── PASSAGE SHOWN

Le samedi 20 décembre 2014 à 19:53 +0100, Daniel Carrera a écrit :
> Thanks!
> 
> 
> Do I need to move to Julia 0.4 to use this? I know that 0.4 is
> unstable, so maybe I should wait until 0.4 comes out...
This is only on 0.4 AFAICT. But note I didn't say this fixes your
problem, just that the discussion that was prompted by this change was
tightly related to your issue. No general solution has been implemented
so far.

Regards

> Cheers,
> Daniel.
> 
> On 20 December 2014 at 19:10, Milan Bouchet-Valat <[email protected]>
> wrote:
>         Le samedi 20 décembre 2014 à 10:04 -0800, Daniel Carrera a
>         écrit :
>         > Hello,
>         >
>         >
>         > Here is my problem in a nutshell:
>         >
>         >
>         > julia> @sprintf("%10f "^6, 1,2,3,4,5,6)

────

*ASSIGNMENT*
Translate this sentence from the email above into Spanish: "No general solution has been implemented so far."

── RECORDS SHOWN

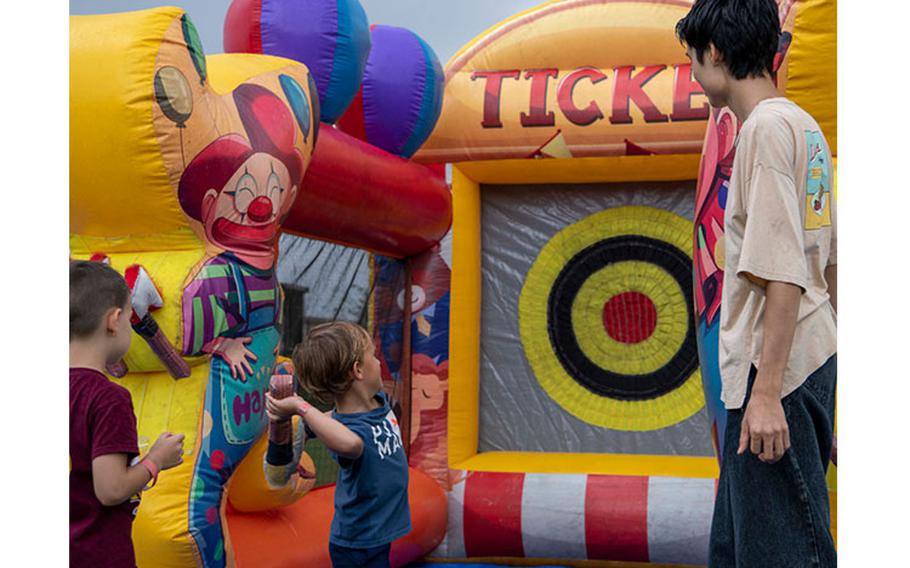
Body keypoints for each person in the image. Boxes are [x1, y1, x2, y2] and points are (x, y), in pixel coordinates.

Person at [676, 1, 837, 567]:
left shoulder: (763, 133)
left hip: (775, 376)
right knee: (739, 548)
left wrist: (767, 394)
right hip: (807, 363)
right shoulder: (803, 126)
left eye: (693, 60)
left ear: (715, 52)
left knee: (783, 553)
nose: (695, 76)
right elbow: (829, 262)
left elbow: (785, 270)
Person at [266, 321, 410, 568]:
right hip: (356, 542)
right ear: (358, 370)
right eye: (372, 357)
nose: (378, 362)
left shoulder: (378, 401)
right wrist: (300, 407)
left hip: (380, 531)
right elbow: (352, 444)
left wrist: (309, 422)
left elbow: (337, 418)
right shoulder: (348, 434)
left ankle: (303, 427)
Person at [70, 260, 185, 567]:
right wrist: (157, 459)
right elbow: (111, 489)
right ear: (115, 320)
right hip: (97, 555)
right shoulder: (108, 398)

────

*YOUR RESPONSE*
Hasta ahora no se ha implementado ninguna solución general.